With greater stamina, Mantyranta claimed seven medals, including three gold, at the 1960, 1964 and 1968 Winter Olympics.
Although it has not been proved, the technology is advanced enough to produce another Mantyranta artificially. A reliable detection method is also yet to be found.
"It's much more complex (than detecting conventional doping)," said Patrick Diel, a professor of endocrinology and biochemistry at German Sport University Cologne.
As nothing unusual would enter the bloodstream in gene doping, traditional blood and urine sample tests would not work.
Diel said it will be easier to identify the abnormal by analysing sharp physiological changes before and after potential doping applications.

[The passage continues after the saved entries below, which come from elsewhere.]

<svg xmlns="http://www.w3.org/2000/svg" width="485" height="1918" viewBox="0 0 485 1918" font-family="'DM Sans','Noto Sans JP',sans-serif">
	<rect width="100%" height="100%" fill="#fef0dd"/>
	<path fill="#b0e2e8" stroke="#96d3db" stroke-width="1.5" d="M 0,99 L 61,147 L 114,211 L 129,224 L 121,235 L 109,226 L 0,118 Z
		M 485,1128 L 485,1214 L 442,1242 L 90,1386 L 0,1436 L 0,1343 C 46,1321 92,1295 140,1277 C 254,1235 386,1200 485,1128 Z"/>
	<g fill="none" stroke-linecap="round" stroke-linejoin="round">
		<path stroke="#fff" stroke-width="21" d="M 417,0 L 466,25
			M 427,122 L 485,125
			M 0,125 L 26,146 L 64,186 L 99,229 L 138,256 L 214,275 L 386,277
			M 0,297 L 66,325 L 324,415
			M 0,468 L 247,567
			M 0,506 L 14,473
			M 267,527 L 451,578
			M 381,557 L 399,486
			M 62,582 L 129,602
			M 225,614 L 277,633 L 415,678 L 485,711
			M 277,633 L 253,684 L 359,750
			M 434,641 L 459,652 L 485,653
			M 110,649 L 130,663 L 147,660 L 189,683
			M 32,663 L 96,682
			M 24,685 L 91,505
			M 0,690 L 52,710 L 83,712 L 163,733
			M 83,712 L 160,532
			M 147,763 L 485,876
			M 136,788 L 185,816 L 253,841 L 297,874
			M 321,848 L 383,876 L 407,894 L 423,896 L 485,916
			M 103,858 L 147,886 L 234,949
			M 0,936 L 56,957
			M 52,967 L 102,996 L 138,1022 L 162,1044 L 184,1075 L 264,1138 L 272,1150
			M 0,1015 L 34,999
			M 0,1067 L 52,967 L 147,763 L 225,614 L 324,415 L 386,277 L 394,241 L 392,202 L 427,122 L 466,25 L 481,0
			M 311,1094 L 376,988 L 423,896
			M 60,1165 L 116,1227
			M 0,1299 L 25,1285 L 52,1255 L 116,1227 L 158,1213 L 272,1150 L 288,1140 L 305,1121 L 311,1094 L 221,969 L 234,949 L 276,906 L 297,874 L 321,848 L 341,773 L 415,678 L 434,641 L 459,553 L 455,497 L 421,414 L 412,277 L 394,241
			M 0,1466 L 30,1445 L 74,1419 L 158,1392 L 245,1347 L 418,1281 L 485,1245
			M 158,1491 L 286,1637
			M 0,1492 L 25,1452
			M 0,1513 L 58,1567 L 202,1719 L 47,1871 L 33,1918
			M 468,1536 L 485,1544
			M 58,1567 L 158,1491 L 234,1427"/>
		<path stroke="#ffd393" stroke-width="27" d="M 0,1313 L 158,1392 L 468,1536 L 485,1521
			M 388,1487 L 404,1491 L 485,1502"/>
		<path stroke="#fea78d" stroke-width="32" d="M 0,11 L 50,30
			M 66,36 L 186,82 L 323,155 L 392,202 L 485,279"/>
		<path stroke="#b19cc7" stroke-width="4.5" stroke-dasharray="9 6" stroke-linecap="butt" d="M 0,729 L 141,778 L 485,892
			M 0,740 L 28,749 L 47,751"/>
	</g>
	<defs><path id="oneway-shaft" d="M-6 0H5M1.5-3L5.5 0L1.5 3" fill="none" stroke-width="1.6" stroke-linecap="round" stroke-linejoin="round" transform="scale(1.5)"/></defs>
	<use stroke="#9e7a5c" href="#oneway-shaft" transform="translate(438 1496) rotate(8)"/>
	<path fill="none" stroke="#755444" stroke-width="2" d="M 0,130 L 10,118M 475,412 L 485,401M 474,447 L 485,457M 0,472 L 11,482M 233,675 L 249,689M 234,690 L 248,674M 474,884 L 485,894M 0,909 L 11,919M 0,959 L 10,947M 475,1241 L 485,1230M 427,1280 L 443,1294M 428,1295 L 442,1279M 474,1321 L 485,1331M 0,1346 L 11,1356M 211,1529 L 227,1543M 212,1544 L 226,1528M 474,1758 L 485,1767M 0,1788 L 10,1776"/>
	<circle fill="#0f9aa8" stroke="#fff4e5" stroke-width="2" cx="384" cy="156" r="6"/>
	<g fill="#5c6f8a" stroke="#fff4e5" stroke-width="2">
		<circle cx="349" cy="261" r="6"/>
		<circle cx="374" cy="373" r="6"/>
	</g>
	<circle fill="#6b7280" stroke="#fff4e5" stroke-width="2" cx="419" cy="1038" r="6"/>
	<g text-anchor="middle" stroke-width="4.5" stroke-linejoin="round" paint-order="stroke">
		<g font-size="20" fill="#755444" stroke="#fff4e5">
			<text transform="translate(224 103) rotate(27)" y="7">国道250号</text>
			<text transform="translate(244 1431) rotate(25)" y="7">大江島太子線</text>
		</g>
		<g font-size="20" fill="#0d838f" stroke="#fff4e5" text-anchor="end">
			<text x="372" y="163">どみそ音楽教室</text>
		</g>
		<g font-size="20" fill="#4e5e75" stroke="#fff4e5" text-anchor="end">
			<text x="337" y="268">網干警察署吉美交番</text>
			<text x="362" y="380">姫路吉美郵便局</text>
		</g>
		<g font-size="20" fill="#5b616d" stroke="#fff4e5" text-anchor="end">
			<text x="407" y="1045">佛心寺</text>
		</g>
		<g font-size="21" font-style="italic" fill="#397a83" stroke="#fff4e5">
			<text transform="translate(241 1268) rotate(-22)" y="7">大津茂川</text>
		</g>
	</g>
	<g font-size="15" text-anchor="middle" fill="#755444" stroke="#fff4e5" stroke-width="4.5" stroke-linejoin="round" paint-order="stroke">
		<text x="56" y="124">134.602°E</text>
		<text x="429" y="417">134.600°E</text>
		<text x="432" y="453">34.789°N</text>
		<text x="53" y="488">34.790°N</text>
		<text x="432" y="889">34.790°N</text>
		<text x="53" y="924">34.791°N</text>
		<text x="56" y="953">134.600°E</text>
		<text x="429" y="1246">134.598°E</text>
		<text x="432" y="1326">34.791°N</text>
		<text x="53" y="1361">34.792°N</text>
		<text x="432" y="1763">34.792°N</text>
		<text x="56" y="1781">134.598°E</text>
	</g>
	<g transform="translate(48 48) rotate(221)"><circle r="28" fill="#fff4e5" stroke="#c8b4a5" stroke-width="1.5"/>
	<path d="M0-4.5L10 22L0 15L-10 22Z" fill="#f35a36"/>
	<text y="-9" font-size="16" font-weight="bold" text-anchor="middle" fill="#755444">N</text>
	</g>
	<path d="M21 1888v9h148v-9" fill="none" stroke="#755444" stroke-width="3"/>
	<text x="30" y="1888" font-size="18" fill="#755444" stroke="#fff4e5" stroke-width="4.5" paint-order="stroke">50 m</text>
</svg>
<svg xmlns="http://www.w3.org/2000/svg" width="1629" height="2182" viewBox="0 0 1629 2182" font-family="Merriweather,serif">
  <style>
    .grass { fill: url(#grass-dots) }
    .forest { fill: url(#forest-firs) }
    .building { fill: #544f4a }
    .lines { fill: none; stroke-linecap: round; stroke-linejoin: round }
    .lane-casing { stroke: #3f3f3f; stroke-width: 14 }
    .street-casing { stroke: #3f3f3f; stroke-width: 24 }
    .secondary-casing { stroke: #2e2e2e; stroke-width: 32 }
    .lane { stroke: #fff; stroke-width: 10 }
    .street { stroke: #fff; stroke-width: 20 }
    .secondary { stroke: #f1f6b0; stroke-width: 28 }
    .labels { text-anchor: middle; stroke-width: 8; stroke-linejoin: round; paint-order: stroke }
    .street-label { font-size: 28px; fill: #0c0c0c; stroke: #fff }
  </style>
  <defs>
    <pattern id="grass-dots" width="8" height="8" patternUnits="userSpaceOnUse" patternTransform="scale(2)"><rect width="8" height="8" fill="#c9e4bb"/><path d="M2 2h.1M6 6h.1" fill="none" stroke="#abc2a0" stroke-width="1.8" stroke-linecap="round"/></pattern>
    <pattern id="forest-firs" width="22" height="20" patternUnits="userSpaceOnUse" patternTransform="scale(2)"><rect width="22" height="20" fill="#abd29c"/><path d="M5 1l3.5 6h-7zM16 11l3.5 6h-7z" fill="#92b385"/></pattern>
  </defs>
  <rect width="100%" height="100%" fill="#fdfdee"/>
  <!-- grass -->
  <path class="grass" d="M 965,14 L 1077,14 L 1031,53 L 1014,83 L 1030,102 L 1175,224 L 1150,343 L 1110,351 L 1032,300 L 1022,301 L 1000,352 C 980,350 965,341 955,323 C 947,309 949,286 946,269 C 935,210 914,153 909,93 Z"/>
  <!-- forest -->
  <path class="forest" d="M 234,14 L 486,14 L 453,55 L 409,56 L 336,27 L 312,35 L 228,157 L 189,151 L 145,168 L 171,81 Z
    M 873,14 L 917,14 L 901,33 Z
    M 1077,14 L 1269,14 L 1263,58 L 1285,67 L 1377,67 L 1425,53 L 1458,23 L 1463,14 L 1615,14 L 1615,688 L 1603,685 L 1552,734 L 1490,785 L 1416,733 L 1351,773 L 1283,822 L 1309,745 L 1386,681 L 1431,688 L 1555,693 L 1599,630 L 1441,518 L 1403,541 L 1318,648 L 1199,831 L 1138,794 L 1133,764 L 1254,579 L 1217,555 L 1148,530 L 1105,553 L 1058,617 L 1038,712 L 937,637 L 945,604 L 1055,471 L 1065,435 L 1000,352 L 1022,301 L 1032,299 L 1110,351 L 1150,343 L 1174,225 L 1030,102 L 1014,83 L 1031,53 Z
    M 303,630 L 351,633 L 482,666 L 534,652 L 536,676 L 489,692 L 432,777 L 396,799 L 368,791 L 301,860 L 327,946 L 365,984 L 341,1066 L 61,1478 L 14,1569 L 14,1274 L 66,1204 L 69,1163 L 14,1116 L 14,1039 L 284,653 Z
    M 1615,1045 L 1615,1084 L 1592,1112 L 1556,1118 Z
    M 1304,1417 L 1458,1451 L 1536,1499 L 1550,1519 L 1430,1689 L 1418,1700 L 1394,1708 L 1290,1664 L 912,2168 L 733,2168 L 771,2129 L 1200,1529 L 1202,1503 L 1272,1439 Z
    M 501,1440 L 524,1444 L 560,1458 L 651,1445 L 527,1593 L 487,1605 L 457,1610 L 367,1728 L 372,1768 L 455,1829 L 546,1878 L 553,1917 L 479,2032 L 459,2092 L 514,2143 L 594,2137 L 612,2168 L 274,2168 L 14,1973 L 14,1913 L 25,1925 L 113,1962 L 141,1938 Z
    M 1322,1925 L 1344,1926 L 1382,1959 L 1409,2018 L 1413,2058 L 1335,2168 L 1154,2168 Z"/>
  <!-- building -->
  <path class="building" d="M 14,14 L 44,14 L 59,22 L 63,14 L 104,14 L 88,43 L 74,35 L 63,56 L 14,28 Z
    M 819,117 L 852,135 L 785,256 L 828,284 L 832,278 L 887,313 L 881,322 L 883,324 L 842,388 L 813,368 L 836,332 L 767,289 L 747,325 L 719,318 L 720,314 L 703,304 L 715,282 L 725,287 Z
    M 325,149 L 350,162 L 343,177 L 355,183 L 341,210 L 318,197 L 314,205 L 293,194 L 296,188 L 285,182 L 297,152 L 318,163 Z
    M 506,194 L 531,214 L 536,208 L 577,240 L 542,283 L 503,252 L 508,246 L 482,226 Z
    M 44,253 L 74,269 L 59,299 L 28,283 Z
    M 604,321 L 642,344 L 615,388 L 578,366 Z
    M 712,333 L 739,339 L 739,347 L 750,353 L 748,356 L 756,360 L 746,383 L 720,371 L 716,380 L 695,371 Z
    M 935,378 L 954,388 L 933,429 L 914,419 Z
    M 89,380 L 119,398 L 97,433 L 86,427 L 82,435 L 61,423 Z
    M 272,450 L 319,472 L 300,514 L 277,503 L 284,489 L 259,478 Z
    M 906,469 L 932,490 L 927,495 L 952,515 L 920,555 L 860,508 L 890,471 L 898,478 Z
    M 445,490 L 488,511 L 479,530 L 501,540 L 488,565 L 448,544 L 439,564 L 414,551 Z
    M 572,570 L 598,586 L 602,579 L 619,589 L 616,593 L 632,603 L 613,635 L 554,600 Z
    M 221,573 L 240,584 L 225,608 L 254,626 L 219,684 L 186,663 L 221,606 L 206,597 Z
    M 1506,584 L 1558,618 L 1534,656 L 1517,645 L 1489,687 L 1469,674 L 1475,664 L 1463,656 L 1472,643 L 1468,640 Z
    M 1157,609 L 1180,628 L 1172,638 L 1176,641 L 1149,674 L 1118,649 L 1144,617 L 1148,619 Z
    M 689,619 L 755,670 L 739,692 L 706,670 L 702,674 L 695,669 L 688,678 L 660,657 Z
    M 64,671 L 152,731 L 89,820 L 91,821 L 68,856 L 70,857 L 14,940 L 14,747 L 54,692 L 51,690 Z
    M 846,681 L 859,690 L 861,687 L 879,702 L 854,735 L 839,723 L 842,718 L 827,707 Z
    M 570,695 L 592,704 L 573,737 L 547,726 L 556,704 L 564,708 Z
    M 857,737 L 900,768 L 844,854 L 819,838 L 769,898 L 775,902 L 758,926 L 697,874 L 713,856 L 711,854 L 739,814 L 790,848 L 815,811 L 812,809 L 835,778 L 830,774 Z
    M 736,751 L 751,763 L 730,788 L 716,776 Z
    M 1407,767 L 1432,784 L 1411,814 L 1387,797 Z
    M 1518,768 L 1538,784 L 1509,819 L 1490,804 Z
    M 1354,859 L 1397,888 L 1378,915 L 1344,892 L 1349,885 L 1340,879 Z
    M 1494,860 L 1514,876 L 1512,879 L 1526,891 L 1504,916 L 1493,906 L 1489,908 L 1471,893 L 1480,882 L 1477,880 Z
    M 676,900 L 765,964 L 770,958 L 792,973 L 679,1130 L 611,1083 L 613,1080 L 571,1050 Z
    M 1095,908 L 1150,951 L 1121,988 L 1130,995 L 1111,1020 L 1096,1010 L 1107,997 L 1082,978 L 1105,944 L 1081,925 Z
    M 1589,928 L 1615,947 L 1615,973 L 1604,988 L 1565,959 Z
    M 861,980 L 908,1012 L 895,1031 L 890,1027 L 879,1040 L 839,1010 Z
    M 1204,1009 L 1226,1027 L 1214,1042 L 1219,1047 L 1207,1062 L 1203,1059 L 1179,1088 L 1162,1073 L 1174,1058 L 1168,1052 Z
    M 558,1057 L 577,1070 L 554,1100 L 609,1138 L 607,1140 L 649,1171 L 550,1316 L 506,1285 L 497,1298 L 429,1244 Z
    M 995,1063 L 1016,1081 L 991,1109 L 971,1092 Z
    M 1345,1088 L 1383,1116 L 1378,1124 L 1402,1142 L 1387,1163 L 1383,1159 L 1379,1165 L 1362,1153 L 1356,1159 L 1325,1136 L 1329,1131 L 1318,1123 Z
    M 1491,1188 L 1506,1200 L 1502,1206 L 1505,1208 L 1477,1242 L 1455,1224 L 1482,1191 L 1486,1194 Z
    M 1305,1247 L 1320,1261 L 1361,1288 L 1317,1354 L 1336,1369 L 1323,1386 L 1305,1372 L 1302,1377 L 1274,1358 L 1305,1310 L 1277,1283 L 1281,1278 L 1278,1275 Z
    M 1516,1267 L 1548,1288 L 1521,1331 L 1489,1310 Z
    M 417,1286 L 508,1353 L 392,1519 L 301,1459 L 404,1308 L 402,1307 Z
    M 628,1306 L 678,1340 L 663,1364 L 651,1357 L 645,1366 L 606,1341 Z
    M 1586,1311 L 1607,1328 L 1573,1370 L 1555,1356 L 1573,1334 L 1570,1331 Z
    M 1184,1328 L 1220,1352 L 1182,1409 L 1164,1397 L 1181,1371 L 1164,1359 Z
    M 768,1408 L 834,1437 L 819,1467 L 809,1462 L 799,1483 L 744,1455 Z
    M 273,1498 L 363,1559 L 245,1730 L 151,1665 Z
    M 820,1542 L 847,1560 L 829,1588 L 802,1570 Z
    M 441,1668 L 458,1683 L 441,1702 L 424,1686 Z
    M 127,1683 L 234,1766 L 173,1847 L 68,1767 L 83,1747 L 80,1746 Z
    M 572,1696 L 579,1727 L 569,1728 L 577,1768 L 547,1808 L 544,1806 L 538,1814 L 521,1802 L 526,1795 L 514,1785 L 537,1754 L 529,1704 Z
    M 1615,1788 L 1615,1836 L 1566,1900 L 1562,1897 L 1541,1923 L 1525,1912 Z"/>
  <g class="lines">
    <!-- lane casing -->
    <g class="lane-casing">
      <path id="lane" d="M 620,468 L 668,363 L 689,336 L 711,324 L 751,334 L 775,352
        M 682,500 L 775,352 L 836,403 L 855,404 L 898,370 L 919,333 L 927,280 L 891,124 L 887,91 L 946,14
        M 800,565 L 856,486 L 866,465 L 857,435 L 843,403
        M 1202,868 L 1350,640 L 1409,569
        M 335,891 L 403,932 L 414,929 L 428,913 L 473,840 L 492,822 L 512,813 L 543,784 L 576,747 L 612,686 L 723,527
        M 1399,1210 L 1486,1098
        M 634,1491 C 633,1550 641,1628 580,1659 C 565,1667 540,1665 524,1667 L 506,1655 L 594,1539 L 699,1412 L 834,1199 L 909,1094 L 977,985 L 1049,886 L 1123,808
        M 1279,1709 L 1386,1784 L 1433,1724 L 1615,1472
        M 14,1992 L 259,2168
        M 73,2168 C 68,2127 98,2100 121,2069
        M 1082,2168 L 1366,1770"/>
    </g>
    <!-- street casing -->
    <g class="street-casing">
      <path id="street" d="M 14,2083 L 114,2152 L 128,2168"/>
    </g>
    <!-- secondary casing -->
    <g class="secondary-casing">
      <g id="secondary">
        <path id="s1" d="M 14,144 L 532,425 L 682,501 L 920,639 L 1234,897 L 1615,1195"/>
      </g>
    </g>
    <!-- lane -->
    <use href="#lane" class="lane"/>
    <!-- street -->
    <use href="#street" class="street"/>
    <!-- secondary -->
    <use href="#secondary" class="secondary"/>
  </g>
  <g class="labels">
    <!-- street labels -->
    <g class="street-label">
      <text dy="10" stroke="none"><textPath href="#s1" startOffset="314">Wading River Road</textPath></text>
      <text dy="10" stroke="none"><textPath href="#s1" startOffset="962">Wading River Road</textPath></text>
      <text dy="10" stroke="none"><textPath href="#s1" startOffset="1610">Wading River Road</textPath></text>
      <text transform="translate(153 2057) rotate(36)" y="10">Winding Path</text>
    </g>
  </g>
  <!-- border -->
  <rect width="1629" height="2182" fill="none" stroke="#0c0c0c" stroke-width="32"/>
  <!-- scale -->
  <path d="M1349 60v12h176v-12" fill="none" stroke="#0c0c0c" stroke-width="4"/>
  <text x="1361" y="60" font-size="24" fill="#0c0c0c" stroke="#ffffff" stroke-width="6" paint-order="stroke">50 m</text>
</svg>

"It doesn't matter what technique you use," he said. "If some parts are changing in your body and your bio pattern is changing, then the technology can detect it."
Theodore Friedmann, chairman of WADA's gene-doping panel, agreed, but said signs of gene doping are subtle and can be easily confused with physiological changes resulting from a diet or illness.
Still, WADA said it believes a reliable testing method is not far away.
"I hope we are not very far from it," said Ljungqvist. "We always have a hope that for the next Olympic Games (in Rio in 2016) we will have a proper method in place."
While it offers the potential for enhancing sports performance, experts said gene doping also carries potential risks such as serious genetic damage, including cancer.
However, Zhao Jian, deputy director of the China Anti-Doping Agency, is more concerned about the potential ethical issues that come with health harms.
"Will it transfer to the next generation and who will we compete against in the future - human or artificial creature?" he said. "We still have much to learn about how things can go wrong."